== Tareas ==
1. Copia el fragmento del texto entre "El paisaje es" y "tiempo en tonterías.", ambos incluidos, y sustituye "melancolía" por "tristeza".
2. ¿Cómo califica el texto el paisaje de ayer?

== Texto ==
|---|

La soledad es una vasta región donde dormimos y soñamos. La soledad es un mar sin oleaje, un lago en mitad del desierto, un ninguna parte en cualquier parte.
Ayer anduve por la laguna a solas -si es que alguna vez lo estamos verdaderamente-. Atardecer hermoso. Distancias que se pierden en la retina. Sol roto, débil. Sol al que sostener altivo la mirada y comprender que los dioses son dioses no por su inmortalidad sino por todo lo contrario, porque mueren cada día a mortaja puesta, porque cada día, también, son bebés recién nacidos, inocentes e infantiles; soberanos de un mundo que precisa dioses adultos y hace parir constantemente niños mimados.
Soy un pagano con alma de místico, un anticlerical deseando la tortura, un tentador de sentidos que necesita un altar por las mañanas, un satanás con aspiraciones de arcángel. Por eso me gusta construir catedrales de palabras, lugares de peregrinación, templos donde estacionar los dolores del mundo. Por eso la literatura me puede en su vertiente barroca, en todo lo que tiene de mito y de leyenda. Literatura donde el nosotros es la única persona verbal que me interesa. El yo lo dejo para los que escriben sentados sobre el idioma, que es la forma de escribir que menos me tira.
El paisaje es la forma en que la naturaleza nos compensa sus excesos. La palabra que utiliza para llenar de grafitis el planeta. Y el de ayer era paisaje burgués, domesticado. Esos paisajes que quedan tan bien en las postales, pero que llenan el alma de melancolía, que es la única cosa de la que siempre huye la naturaleza, que no quiere perder el tiempo en tonterías.



La soledad me visita por las tardes. Tiene ojos gitanos y un cuerpo aceptable. Pero no llegamos a más porque a mí no me gusta leerla, sino gozarla. A los santos hay que ofrendarlos de algún modo, aunque sea imitándoles. ¿Quién no quiere ser como su padre alguna vez? La soledad juega al ratón y al gato. El escritor necesita la soledad, pero la soledad no necesita al escritor. Así que el juego se termina rápido. Cuando se cansa de jugar y quiere lágrimas. Y el escritor, cuando lo es y punto, llora siempre mejor en sus textos que en la vida real. Y, claro, la gente se lo toma mal y sufre y se marcha. Queda entonces el escritor solo, como el café, sin poder escribir una línea.

|---|

== Registros dados ==
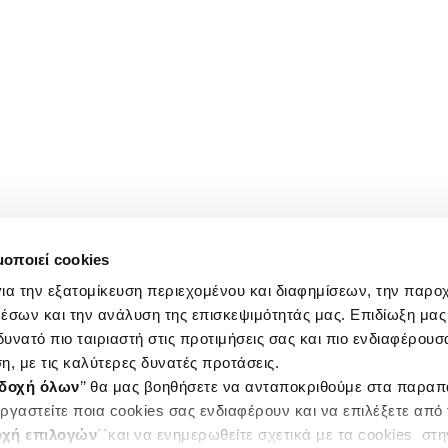
μοποιεί cookies
ια την εξατομίκευση περιεχομένου και διαφημίσεων, την παρο
έσων και την ανάλυση της επισκεψιμότητάς μας. Επιδίωξη μας 
υνατό πιο ταιριαστή στις προτιμήσεις σας και πιο ενδιαφέρουσα
η, με τις καλύτερες δυνατές προτάσεις.
δοχή όλων
’’ θα μας βοηθήσετε να ανταποκριθούμε στα παρα
ργαστείτε ποια cookies σας ενδιαφέρουν και να επιλέξετε από
χή επιλογών
΄΄και να ενημερωθείτε σχετικά με τα cookies στ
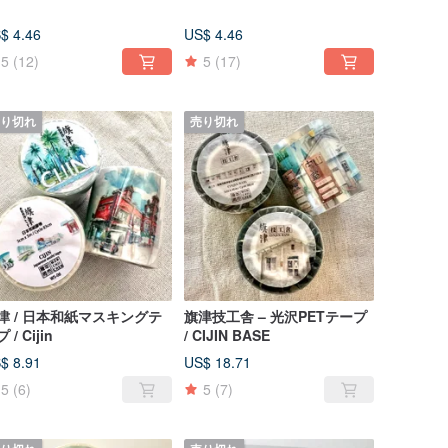
$ 4.46
US$ 4.46
5
(12)
5
(17)
り切れ
売り切れ
津 / 日本和紙マスキングテ
旗津技工舎 – 光沢PETテープ
 / Cijin
/ CIJIN BASE
$ 8.91
US$ 18.71
5
(6)
5
(7)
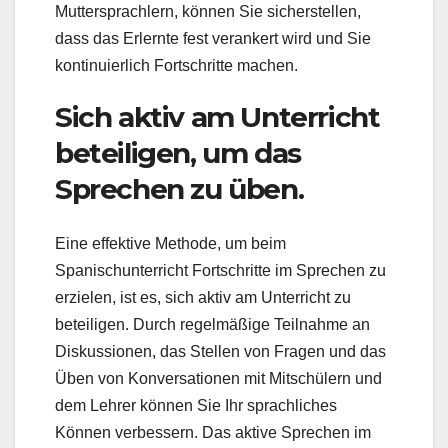
Muttersprachlern, können Sie sicherstellen,
dass das Erlernte fest verankert wird und Sie
kontinuierlich Fortschritte machen.
Sich aktiv am Unterricht
beteiligen, um das
Sprechen zu üben.
Eine effektive Methode, um beim
Spanischunterricht Fortschritte im Sprechen zu
erzielen, ist es, sich aktiv am Unterricht zu
beteiligen. Durch regelmäßige Teilnahme an
Diskussionen, das Stellen von Fragen und das
Üben von Konversationen mit Mitschülern und
dem Lehrer können Sie Ihr sprachliches
Können verbessern. Das aktive Sprechen im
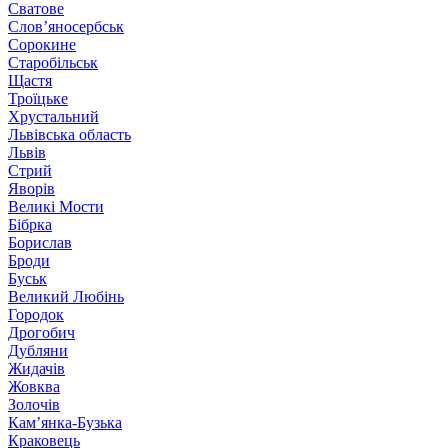
Сватове
Слов’яносербськ
Сорокине
Старобільськ
Щастя
Троїцьке
Хрустальний
Львівська область
Львів
Стрий
Яворів
Великі Мости
Бібрка
Борислав
Броди
Буськ
Великий Любінь
Городок
Дрогобич
Дубляни
Жидачів
Жовква
Золочів
Кам’янка-Бузька
Краковець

|---|

== Respuestas ==
1.
El paisaje es la forma en que la naturaleza nos compensa sus excesos. La palabra que utiliza para llenar de grafitis el planeta. Y el de ayer era paisaje burgués, domesticado. Esos paisajes que quedan tan bien en las postales, pero que llenan el alma de tristeza, que es la única cosa de la que siempre huye la naturaleza, que no quiere perder el tiempo en tonterías.

2. Como un paisaje burgués, domesticado.